What you will do: The word "dominant" marks the lines to keep; find each one in the data and copy it.

[Dataset entries]

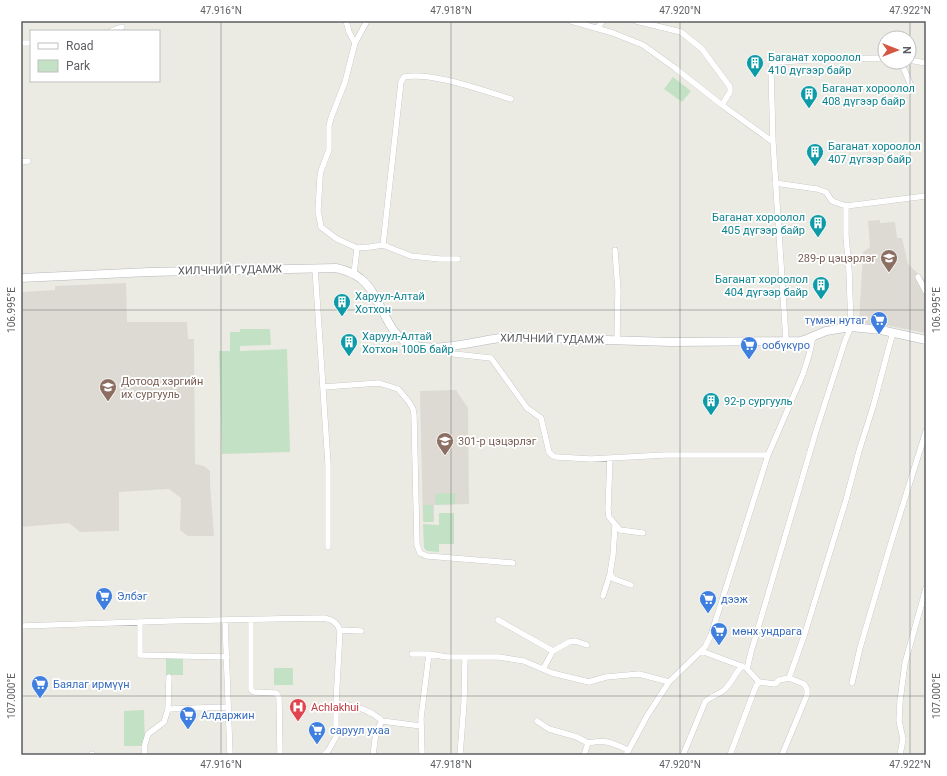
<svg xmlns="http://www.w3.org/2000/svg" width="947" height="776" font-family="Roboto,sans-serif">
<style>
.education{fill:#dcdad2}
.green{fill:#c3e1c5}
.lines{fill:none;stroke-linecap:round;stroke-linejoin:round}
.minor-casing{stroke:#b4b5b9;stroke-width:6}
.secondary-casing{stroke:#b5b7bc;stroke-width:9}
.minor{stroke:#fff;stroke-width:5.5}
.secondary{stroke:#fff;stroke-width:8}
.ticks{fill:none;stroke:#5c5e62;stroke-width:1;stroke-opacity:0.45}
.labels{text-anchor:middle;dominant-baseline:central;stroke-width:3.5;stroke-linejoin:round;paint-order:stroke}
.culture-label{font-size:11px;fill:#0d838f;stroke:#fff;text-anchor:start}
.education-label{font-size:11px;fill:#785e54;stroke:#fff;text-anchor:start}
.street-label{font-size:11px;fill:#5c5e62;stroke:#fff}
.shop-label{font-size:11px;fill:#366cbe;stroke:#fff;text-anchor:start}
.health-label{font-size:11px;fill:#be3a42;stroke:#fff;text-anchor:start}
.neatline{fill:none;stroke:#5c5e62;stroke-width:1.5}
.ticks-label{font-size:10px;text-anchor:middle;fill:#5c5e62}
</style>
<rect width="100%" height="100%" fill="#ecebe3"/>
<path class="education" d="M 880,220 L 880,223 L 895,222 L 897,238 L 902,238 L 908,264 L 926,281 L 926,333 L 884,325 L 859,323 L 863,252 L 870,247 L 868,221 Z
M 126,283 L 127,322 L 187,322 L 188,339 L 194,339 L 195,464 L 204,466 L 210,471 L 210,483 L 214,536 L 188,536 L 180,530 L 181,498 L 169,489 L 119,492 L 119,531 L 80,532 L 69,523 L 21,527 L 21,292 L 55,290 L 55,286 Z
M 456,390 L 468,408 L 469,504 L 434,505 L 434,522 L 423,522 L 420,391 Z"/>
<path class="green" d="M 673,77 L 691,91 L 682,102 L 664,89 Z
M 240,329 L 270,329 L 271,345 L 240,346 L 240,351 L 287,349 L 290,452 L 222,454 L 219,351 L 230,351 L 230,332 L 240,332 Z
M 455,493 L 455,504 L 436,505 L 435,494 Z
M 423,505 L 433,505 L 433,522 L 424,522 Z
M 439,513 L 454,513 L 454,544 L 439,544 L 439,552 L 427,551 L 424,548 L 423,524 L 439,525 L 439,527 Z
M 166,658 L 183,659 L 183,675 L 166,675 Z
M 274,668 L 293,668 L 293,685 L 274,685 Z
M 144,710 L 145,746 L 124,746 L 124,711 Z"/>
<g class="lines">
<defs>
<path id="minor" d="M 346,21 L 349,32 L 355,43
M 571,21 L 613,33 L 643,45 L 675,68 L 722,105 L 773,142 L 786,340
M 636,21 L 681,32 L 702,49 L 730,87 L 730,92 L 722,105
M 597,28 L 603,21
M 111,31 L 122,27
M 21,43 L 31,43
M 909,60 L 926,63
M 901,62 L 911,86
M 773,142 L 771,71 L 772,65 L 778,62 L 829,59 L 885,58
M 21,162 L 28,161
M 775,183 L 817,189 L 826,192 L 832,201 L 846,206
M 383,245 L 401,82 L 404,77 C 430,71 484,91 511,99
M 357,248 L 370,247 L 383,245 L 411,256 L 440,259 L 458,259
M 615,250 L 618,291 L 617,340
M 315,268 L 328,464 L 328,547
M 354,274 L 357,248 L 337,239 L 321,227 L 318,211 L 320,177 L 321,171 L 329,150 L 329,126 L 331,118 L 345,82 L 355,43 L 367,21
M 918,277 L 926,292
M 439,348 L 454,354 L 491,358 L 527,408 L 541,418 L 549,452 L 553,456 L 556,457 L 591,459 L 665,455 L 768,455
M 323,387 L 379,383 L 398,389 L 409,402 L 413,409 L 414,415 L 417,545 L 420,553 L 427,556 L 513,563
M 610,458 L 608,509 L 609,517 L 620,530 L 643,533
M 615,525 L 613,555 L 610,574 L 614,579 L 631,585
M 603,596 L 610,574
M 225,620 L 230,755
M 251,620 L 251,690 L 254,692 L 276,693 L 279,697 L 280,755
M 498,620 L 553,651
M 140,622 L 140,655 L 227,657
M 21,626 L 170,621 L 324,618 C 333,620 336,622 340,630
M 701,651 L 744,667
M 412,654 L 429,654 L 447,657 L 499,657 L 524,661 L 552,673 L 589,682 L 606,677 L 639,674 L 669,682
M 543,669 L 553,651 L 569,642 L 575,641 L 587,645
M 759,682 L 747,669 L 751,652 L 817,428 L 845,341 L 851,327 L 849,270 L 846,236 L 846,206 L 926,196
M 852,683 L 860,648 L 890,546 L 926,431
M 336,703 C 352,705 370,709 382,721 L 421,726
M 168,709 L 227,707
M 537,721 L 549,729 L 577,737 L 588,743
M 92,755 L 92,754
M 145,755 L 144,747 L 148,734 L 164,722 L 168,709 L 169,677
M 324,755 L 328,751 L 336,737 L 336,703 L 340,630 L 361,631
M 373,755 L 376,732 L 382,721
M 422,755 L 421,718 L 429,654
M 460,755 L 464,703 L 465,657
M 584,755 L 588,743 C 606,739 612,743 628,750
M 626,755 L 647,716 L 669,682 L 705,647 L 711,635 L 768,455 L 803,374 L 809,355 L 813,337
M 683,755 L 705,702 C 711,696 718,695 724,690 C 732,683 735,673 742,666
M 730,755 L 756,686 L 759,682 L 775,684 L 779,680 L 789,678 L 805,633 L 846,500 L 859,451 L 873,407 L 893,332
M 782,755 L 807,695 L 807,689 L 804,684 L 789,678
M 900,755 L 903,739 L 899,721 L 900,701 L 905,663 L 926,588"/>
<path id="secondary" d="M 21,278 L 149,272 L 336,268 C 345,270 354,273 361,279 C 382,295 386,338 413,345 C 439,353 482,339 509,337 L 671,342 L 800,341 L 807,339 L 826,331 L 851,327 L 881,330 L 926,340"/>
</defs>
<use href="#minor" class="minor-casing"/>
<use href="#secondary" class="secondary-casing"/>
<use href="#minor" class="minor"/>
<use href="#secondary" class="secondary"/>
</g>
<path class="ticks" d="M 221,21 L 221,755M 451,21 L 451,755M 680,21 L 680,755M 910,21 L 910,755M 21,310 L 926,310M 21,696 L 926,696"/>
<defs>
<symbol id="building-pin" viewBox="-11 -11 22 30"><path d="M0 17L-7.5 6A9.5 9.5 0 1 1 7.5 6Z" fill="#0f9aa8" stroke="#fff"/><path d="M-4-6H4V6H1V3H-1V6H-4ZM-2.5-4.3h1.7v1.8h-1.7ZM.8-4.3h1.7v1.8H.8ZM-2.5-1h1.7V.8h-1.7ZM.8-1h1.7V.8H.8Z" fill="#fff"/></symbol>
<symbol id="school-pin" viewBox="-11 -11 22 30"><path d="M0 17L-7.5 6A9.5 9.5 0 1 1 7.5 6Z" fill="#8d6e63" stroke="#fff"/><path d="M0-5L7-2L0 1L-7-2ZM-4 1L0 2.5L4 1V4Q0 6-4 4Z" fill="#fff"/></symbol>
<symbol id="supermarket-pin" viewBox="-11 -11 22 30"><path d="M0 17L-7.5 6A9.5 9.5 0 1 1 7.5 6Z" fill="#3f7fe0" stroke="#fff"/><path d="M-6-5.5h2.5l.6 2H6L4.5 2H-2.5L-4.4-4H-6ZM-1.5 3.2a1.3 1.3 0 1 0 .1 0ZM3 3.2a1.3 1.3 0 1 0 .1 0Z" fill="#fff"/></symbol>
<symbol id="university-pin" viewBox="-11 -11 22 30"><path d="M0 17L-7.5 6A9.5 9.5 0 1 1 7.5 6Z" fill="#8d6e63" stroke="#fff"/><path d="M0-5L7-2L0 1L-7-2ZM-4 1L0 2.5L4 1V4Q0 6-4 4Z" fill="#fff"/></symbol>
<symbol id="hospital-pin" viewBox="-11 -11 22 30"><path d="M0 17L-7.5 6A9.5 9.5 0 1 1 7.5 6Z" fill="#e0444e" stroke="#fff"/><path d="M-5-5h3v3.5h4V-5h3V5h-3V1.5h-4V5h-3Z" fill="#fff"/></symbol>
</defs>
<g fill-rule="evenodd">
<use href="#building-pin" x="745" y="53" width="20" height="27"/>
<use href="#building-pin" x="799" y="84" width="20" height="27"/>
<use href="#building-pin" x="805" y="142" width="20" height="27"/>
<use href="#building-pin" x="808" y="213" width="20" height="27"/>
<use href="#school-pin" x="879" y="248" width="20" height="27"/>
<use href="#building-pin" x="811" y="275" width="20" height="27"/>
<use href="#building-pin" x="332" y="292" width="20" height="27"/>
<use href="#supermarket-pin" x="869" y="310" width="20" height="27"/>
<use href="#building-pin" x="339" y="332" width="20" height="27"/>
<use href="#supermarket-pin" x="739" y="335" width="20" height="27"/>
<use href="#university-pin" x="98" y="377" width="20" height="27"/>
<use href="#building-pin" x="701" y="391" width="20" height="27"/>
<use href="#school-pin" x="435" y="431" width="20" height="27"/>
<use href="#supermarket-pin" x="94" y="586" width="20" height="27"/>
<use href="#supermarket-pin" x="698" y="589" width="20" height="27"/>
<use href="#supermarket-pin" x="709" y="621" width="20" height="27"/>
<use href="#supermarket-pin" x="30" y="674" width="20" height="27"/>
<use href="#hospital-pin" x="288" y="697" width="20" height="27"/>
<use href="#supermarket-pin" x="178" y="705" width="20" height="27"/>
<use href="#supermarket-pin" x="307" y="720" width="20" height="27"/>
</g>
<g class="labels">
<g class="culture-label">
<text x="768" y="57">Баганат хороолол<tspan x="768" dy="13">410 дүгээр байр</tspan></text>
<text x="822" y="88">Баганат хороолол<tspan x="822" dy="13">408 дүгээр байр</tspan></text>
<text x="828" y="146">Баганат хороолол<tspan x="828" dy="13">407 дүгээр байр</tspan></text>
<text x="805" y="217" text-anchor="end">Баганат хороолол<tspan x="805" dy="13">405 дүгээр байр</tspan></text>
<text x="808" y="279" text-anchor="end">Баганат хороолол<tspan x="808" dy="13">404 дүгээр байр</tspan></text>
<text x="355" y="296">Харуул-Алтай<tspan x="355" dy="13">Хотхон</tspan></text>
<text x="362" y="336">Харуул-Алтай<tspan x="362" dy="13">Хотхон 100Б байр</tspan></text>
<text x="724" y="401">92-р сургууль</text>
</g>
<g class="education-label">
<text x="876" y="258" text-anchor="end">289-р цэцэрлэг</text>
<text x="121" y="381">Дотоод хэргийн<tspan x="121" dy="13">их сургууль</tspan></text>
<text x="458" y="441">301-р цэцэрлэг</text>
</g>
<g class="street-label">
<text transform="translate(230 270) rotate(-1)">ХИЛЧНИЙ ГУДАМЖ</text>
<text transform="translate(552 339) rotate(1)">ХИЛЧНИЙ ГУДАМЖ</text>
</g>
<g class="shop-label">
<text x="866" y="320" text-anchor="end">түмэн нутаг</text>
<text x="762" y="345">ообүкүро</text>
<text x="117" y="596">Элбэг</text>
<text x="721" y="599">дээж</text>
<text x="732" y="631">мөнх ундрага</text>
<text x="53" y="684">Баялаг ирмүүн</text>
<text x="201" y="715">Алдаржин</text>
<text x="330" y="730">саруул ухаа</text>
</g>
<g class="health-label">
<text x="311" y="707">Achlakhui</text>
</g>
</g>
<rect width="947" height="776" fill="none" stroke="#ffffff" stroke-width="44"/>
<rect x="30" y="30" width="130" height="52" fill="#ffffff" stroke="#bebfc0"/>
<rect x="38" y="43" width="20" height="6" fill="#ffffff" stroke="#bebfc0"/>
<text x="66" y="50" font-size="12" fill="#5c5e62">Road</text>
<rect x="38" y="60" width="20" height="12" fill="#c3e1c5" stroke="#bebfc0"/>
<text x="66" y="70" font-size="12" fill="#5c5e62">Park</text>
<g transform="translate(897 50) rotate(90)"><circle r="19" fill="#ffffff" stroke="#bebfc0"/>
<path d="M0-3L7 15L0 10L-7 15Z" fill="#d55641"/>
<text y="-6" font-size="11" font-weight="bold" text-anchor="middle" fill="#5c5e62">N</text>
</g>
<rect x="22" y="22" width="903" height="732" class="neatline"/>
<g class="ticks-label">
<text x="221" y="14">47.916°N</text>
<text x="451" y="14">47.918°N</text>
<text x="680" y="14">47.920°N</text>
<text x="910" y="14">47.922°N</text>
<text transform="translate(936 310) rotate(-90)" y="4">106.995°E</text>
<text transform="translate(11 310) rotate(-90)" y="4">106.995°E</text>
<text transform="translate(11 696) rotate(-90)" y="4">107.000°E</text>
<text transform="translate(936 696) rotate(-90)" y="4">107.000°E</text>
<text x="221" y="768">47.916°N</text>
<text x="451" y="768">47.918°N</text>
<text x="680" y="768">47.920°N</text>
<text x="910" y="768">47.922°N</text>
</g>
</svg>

...

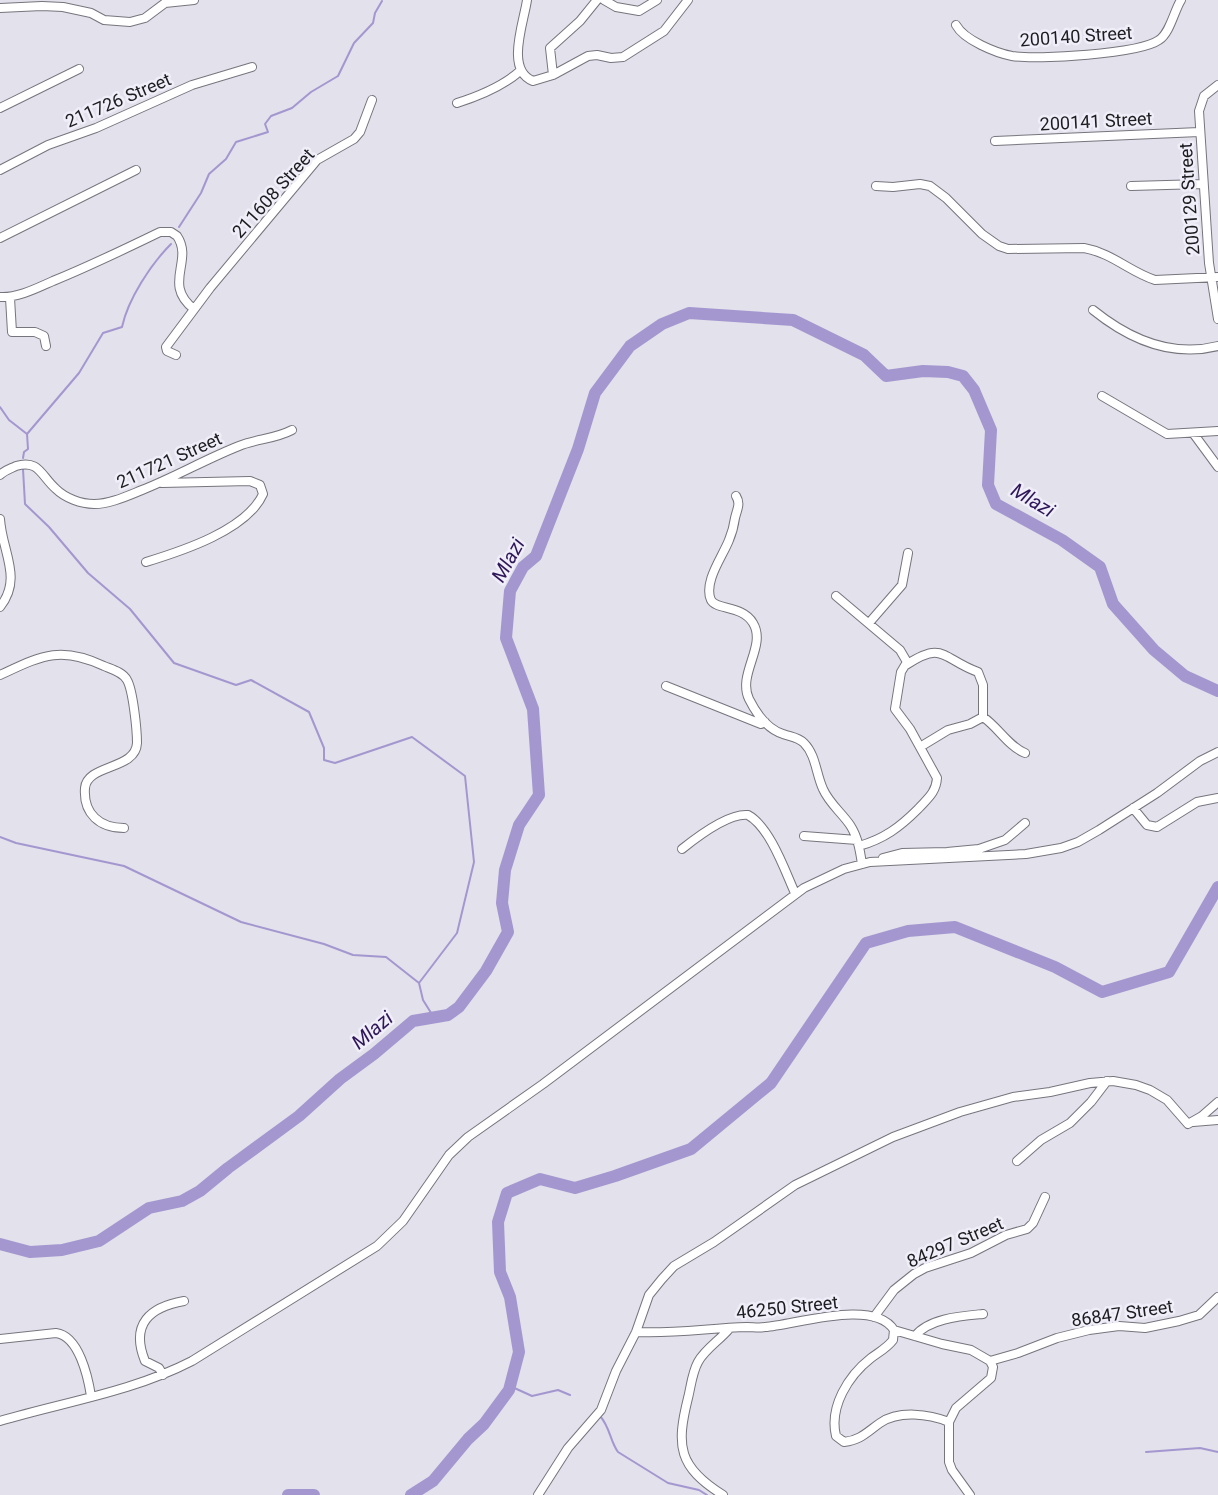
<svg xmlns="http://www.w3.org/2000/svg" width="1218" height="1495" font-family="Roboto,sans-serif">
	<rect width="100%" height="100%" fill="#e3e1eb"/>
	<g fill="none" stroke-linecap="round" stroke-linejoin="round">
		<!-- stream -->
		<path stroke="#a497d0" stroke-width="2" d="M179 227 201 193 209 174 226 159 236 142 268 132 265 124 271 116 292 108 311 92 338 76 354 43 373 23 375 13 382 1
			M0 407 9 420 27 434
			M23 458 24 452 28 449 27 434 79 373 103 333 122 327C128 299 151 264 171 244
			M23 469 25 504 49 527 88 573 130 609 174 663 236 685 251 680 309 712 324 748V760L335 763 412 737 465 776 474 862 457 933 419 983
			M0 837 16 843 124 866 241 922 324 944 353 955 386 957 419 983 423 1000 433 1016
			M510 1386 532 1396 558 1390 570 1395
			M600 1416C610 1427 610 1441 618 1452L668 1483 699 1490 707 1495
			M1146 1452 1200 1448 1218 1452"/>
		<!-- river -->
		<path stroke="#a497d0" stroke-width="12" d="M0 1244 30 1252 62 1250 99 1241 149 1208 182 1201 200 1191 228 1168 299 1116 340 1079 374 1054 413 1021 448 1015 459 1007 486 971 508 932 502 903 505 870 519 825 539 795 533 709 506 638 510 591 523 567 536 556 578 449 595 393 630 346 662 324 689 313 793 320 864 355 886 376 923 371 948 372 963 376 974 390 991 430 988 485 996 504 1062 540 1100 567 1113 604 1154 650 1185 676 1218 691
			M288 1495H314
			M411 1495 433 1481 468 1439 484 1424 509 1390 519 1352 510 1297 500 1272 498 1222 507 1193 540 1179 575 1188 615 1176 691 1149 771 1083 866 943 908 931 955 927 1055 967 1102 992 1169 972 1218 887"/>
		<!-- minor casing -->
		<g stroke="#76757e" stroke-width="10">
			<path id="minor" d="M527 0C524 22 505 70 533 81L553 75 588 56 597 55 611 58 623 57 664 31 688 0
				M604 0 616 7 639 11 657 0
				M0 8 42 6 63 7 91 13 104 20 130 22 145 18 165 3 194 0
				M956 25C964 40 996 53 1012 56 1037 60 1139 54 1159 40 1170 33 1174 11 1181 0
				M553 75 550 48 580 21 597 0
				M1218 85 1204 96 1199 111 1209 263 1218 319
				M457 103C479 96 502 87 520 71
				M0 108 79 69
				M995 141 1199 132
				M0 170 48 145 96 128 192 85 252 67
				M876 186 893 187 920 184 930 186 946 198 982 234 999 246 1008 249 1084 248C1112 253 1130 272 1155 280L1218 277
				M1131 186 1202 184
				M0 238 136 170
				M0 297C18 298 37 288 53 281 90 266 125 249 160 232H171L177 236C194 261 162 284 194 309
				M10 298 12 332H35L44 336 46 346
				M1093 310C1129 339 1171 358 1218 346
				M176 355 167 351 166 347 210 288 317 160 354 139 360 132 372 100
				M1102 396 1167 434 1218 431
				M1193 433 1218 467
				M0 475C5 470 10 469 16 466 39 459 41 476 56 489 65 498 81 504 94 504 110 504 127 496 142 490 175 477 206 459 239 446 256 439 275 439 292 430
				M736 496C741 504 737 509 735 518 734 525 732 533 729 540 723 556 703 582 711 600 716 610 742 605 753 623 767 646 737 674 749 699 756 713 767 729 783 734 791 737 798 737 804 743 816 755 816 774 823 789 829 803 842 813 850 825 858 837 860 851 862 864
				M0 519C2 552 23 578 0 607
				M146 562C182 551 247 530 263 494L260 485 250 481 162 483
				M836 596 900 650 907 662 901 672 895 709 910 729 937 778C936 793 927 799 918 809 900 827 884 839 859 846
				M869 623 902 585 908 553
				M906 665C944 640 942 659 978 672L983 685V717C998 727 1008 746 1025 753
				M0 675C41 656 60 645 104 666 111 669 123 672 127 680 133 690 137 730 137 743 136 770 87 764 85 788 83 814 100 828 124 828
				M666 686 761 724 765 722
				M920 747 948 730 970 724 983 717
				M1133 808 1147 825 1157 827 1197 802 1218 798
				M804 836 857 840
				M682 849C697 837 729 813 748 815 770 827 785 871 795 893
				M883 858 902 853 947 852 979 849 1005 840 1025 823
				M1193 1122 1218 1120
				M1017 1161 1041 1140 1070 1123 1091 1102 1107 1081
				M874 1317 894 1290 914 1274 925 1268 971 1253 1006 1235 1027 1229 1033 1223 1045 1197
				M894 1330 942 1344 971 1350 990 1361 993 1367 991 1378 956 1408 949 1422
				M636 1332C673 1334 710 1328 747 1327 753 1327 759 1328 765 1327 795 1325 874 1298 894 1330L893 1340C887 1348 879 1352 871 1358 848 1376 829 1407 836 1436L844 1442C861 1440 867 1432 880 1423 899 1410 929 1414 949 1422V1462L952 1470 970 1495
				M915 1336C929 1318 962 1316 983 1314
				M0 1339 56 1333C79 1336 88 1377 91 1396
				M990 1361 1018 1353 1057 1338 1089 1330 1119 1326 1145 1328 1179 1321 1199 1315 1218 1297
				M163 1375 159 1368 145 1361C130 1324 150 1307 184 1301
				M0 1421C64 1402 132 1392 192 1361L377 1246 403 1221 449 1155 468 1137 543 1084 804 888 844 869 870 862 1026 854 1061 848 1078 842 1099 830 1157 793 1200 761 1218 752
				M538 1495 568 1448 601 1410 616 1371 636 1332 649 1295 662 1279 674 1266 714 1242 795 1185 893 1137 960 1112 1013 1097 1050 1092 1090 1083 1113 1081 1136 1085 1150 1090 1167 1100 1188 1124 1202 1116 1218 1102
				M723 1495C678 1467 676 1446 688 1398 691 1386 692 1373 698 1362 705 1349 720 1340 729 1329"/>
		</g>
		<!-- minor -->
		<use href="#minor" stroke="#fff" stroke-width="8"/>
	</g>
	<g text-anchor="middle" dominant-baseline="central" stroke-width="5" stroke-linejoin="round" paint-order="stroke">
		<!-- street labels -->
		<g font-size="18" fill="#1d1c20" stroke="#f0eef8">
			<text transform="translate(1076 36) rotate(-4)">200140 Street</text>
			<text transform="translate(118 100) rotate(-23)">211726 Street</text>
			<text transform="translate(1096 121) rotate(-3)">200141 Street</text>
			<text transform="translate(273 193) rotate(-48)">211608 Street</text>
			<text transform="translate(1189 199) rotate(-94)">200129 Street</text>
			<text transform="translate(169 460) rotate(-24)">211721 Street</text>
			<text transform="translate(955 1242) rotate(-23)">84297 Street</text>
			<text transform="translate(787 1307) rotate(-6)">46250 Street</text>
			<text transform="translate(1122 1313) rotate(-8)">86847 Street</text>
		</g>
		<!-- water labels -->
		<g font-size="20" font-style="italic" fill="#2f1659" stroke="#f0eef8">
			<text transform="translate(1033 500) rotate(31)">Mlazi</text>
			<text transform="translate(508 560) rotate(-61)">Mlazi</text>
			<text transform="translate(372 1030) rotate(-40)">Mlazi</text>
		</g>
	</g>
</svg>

Output below:
.labels{text-anchor:middle;dominant-baseline:central;stroke-width:3.5;stroke-linejoin:round;paint-order:stroke}
	<g text-anchor="middle" dominant-baseline="central" stroke-width="5" stroke-linejoin="round" paint-order="stroke">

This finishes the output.